Jermaine and Damian Johnson started No Grease! Barber Shop in 1997, but they’ve been cutting hair since long before then. You might say they were born into it: The brothers spent a lot of time around hair with their mother, who was a stylist for a living.
“Our mom taught us because we enjoyed getting our hair cut a little too much, and she was tired of cutting our hair,” Damian laughs. “We started practicing on each other when we were 11. Each was the other’s first test dummy, and we actually got mostly good results. If you did a good job, then the pressure was on the next man to give you a good cut.”
And the difference between a good cut and a bad one was always obvious: Damian and Jermaine are twins. The two started barbering their own clients in the 80s, during the age of the Jehri Curl, a hairstyle notorious for its heavy use of styling grease. The brothers Johnson tired of the 80s quickly.
“It was a pet peeve of ours. You couldn’t give these guys a good cut if their hair was full of product,” Damian explains, grinning, “so we used to put up a little sign asking for no grease in your hair before a haircut. We became the ‘No-Grease Twins.’”
The name has meaning outside of this anecdotal one, though. Jermaine’s college career taught him about the minstrel shows of the 19th and early 20th centuries, in which actors in blackface lampooned black people, spreading and perpetuating racial stereotypes. Those actors covered their faces in greasepaint.
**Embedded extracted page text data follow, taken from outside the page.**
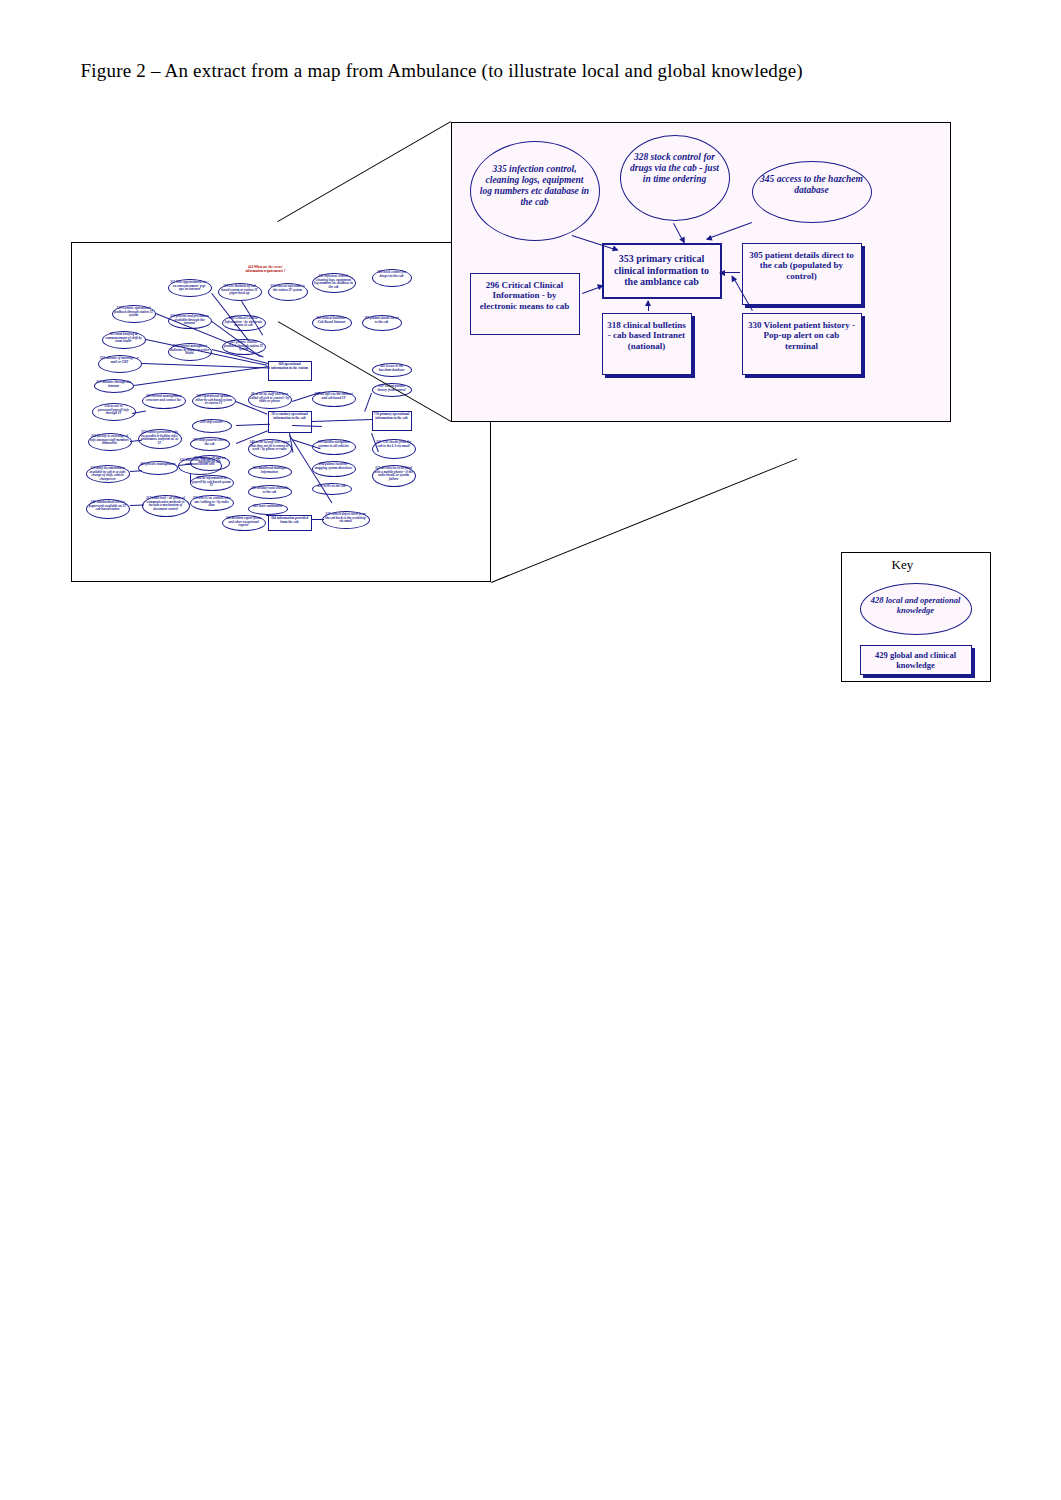Figure 2 – An extract from a map from Ambulance (to illustrate local and global knowledge)
335 infection control, cleaning logs, equipment log numbers etc database in the cab
328 stock control for drugs via the cab - just in time ordering
345 access to the hazchem database
353 primary critical clinical information to the amblance cab
305 patient details direct to the cab (populated by control)
296 Critical Clinical Information - by electronic means to cab
318 clinical bulletins - cab based Intranet (national)
330 Violent patient history - Pop-up alert on cab terminal
39 secondary operational information to the cab
368 operational information in the station
750 primary operational information to the cab
424 What are the crews' information requirements ?
311 New appointments etc - on announcement 'pop-ups'on intranet
309 Div Bulletin by cab based system or station IT paper back up
354 clinical info/audit to the station IT system
335 infection control, cleaning logs, equipment log numbers etc database in the cab
328 stock control for drugs via the cab
327 Generic operational feedback through station IT system
315 team briefing at commencement of shift by team leader
329 minutes of meetings - e-mail or CBT
317 minutes through the intranet
316 policies and procedures available through the intranet
296 Critical Clinical Information - by electronic means to cab
318 clinical bulletins - Cab Based Intranet
305 patient details direct to the cab
321 generic clinical feedback through station IT system
306 General managment Bulletins by paper on notice board
334 access to personnel/payroll info through IT
365 current management structure and contact list
344 facility to exchange of info amongst staff members themselves
352 station personnel info accessable ie holiday info, entitlement, uniform etc as IT
351 daily documentation available in cab ie at subs change of shift, vehicle changeover
361 process management
326 Electronic Library of all communications sent
348 standardised service paperwork available on IT cab based/station
317 audit trail - all forms of communication methods to include a mechanism of document control
325 Operational updates either by cab based system or station IT
298 shift rosters
295 shift patterns sent o the cab
381 signing off and on through the cab
382 hr information in payroll by cab based system IT
315 who is on control, who am i talking to / by radio data
38 as on ia, staff who have called off sick to control / by radio or phone
340 as on ia,staff who report that they are fit to return to work / by phone or radio
363 mealbreak manager information
298 holiday rosta available to the cab
383 leave entitlement
318 all info via the intranet and cab based IT
233 satellite navigation systems in all vehicles
294 patient location- mapping system directions
329 SOPs in the cab
345 access to the hazchem database
330 Violent patient history from control
349 VDI checks from the cab to the LA via email
327 all vehicles to be fitted with a mobile phone - if the radio break, or system failure
364 information provided from the cab
366 incident report forms and other exceptional reports
328 vehicle defect sheet from the cab back to the workshop via email
Key
428 local and operational knowledge
429 global and clinical knowledge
“We wanted to take something that was at one time really degrading to black people and put it on our walls,” Damian says, “proclaiming that we’re not going to do that anymore. No grease, no shucking and jiving, the jig is up.”
It’s a name—and a logo—that invites discussion, but the barber shop is precisely the place for that. It’s the place for those kinds of “discussions that you may not normally have in a business.”
“It’s always been this place where we could deal with race relations and deal with these different issues—a place to come find some type of common ground.”
Why, though, has the barber shop historically been the place for people “of all walks of life” to come together? Damian and Jermaine think the answer is simple. They noticed it growing up in the industry, watching their mom and her clients.
“There’s something about hair, something about vanity, that really…equalizes everybody,” Damian muses. “Everybody wants to look good.”